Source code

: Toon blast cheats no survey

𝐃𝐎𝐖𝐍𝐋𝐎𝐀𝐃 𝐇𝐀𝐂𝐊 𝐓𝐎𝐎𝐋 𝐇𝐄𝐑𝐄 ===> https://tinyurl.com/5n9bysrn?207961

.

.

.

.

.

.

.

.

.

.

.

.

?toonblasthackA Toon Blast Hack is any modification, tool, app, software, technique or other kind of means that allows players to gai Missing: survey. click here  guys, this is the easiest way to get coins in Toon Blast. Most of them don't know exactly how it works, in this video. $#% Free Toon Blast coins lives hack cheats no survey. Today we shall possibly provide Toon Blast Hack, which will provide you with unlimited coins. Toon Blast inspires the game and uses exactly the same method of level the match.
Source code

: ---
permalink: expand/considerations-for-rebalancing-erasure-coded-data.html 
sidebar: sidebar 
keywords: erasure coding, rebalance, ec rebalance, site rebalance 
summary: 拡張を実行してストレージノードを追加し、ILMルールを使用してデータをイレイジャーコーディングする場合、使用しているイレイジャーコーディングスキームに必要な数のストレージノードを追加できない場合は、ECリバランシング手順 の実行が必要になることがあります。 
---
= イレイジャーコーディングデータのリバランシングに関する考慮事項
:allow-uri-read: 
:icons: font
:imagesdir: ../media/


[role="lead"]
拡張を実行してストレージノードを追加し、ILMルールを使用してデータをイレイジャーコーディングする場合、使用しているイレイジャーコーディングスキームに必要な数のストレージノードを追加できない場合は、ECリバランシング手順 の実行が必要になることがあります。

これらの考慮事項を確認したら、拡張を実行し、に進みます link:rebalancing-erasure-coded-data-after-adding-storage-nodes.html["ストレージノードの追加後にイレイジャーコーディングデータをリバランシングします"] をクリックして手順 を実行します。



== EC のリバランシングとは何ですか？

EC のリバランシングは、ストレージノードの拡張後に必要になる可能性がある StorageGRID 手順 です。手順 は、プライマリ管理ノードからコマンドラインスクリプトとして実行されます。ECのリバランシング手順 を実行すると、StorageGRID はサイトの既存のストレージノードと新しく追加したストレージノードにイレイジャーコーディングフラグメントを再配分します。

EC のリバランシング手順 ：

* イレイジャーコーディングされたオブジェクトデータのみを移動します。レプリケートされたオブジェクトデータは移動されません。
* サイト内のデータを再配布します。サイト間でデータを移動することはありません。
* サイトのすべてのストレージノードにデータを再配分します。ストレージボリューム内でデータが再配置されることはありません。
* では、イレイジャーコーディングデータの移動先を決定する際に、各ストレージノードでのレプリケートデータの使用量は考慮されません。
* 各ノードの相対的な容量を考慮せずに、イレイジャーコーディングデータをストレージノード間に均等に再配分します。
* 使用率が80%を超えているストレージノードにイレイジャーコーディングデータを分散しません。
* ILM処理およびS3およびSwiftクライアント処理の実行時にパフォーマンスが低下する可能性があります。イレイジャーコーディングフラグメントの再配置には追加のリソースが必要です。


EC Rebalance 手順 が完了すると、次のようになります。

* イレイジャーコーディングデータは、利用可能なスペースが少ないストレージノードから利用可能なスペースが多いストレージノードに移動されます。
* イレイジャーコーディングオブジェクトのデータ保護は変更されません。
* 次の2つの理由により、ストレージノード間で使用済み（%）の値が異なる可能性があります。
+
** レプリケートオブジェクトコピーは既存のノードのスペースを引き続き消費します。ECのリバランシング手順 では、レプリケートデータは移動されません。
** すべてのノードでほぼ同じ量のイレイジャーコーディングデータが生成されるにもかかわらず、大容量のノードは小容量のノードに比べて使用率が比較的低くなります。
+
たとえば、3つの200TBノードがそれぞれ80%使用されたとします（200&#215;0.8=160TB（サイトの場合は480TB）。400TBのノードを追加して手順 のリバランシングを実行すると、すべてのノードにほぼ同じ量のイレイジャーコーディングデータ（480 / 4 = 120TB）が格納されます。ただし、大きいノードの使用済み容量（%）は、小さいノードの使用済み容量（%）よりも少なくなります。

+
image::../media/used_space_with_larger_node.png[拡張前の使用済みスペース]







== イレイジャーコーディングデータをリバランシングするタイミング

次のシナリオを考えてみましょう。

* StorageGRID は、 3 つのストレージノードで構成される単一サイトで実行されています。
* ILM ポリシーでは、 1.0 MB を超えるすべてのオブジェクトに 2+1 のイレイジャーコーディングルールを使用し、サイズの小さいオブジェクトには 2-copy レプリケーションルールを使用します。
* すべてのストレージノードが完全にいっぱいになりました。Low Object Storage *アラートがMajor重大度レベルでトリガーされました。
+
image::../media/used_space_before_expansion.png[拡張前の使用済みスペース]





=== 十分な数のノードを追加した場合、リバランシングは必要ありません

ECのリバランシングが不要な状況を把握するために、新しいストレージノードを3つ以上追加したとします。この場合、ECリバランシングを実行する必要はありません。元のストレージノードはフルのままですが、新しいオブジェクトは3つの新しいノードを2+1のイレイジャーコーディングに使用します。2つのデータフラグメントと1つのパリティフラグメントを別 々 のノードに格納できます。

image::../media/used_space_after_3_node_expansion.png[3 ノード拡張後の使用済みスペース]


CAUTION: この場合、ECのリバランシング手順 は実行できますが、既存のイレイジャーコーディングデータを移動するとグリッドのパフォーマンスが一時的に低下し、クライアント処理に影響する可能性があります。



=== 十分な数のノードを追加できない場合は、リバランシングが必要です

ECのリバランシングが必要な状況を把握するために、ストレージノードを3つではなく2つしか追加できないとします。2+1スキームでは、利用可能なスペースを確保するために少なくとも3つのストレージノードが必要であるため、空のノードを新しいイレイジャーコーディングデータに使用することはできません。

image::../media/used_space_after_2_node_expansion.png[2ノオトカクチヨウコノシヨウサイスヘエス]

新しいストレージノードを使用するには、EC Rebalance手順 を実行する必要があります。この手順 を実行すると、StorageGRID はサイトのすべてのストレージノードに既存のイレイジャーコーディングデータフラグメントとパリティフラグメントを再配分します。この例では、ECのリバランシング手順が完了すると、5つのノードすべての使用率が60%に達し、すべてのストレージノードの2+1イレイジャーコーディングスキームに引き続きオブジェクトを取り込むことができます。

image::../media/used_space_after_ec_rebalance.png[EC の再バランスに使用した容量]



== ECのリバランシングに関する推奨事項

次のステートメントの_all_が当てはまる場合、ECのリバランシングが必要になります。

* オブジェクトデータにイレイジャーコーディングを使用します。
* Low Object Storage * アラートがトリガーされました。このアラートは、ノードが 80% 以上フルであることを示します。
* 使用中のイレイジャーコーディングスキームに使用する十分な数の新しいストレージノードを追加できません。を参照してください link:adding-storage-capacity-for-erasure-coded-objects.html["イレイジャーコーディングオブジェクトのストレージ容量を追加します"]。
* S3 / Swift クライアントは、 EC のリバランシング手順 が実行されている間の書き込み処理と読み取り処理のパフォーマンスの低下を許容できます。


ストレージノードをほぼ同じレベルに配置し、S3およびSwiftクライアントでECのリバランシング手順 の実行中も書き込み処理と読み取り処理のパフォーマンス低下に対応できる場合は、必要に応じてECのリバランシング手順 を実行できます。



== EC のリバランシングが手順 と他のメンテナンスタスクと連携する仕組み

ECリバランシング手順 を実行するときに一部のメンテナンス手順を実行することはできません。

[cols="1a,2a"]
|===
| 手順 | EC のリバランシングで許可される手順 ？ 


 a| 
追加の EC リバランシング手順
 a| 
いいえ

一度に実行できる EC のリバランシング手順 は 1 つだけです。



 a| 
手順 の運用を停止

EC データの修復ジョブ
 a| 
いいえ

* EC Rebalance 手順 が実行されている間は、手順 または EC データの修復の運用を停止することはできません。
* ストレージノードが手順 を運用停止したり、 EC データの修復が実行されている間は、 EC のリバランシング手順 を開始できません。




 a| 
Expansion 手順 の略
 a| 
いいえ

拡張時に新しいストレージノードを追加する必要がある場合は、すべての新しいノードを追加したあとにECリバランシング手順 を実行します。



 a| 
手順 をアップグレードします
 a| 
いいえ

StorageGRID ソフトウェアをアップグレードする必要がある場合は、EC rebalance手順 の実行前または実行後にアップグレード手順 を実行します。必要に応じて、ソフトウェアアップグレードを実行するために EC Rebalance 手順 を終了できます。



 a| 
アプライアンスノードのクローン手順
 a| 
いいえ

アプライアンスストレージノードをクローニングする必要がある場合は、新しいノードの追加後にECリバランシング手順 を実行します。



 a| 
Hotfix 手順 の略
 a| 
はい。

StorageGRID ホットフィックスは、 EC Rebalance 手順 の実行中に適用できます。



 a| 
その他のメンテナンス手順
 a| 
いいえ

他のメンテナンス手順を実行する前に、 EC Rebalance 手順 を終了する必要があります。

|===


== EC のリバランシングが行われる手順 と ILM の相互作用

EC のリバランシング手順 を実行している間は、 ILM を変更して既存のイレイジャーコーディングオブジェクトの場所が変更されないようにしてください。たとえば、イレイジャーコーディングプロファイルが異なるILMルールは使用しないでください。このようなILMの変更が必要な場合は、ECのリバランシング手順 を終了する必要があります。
------
**Task description**
Read the listing line by line, and copy each line in which the word "使用しているイレイジャーコーディングスキームに必要な数のストレージノードを追加できない場合は" is found.

**Output of the exercise**
summary: 拡張を実行してストレージノードを追加し、ILMルールを使用してデータをイレイジャーコーディングする場合、使用しているイレイジャーコーディングスキームに必要な数のストレージノードを追加できない場合は、ECリバランシング手順 の実行が必要になることがあります。 
拡張を実行してストレージノードを追加し、ILMルールを使用してデータをイレイジャーコーディングする場合、使用しているイレイジャーコーディングスキームに必要な数のストレージノードを追加できない場合は、ECリバランシング手順 の実行が必要になることがあります。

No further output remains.